On biscuits: “Only the most patriotic Scots pretend to like shortbread. It’s like Runrig. And Rab C Nesbitt.”
On fish fingers: “Fish fingers were launched in the UK using a slogan that could be said to encapsulate the British psyche: ‘No bones, no waste, no smell, no fuss.’”
On ice-cream: “Like Jay-Z, I have 99 problems. Cold chocolate doesn’t work. The pleasure of chocolate is it melts in your mouth – which isn’t going to happen eating it, simultaneously, with ice-cream.”
On chips: “Jenga stacks, dinky stainless buckets, twee mini-frying baskets, fake newspaper cones, these all prompt one question: where are the rest of my chips, chef? I count eight. This is a joke.”

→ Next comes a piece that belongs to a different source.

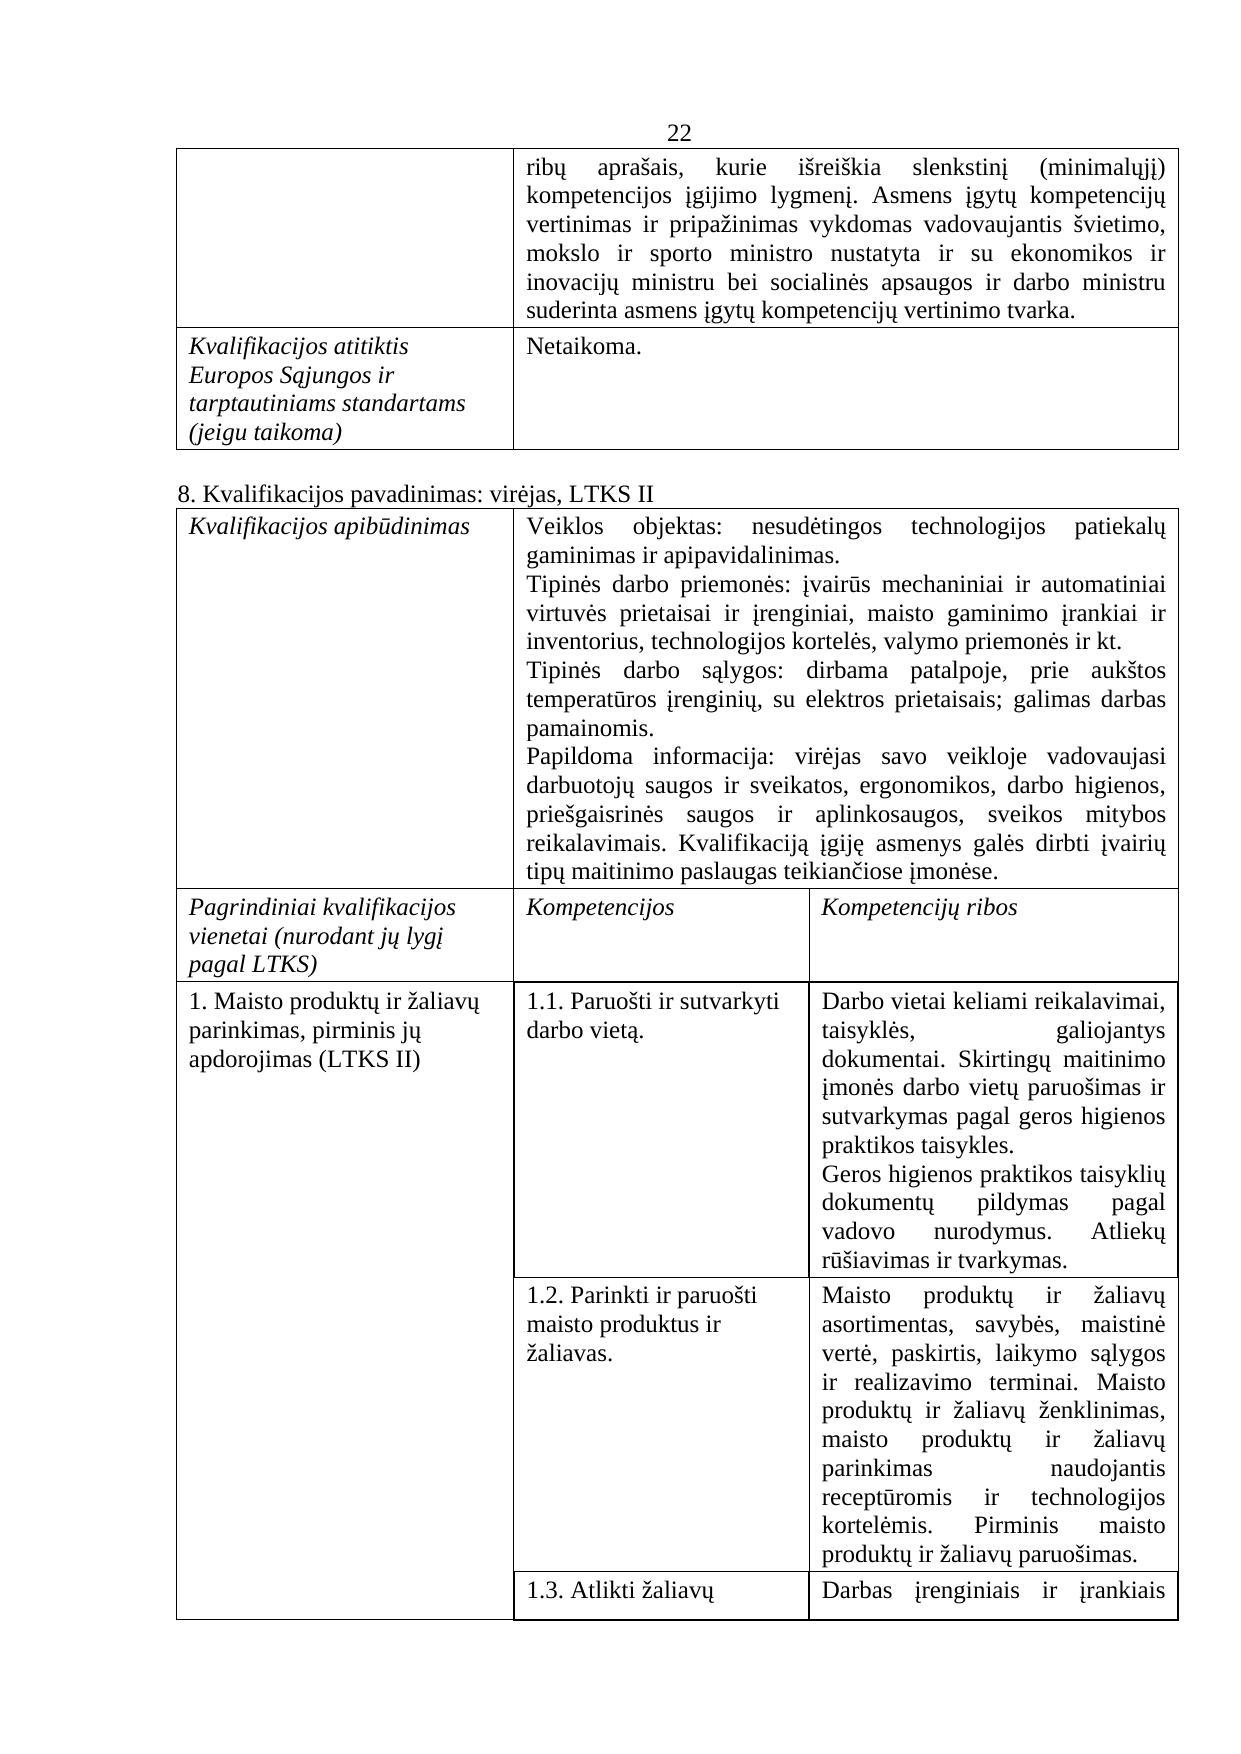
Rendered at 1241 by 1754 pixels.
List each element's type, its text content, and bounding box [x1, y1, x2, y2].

On lasagne: “Like a good U2 song, impressive vegetable lasagne is possible but so vanishingly rare as to be statistically insignificant. For every exquisite artichoke or wild mushroom [version], there are 10,000 lumpen veggie lasagnes layered with a ‘Mediterranean’ vegetable slurry that has all the sunshine flavour of an abandoned graveyard in Telford.”
On baked beans: “A word on homemade beans: no.”
On crisp sandwiches: “The idea on a crisp butty you would deny yourself butter on health grounds and instead subject yourself to one of the light ’n’ spreadable, sterol-and-stanol, I-never-believed-it-wasn’t-butter vegetable oil options is baffling. You. Are. Eating. A. Crisp. Sandwich … It is an all-in, sod-the-consequences commitment.”
On avocados: “The smashing must be done by hand using a fork to avoid a wet, fluffy, machine-processed texture. You want it smooth but dense, like Michelin-starred mashed potatoes or Dominic Raab.”
On cookies: “British biscuits are black and white TV. The cookie is Imax.”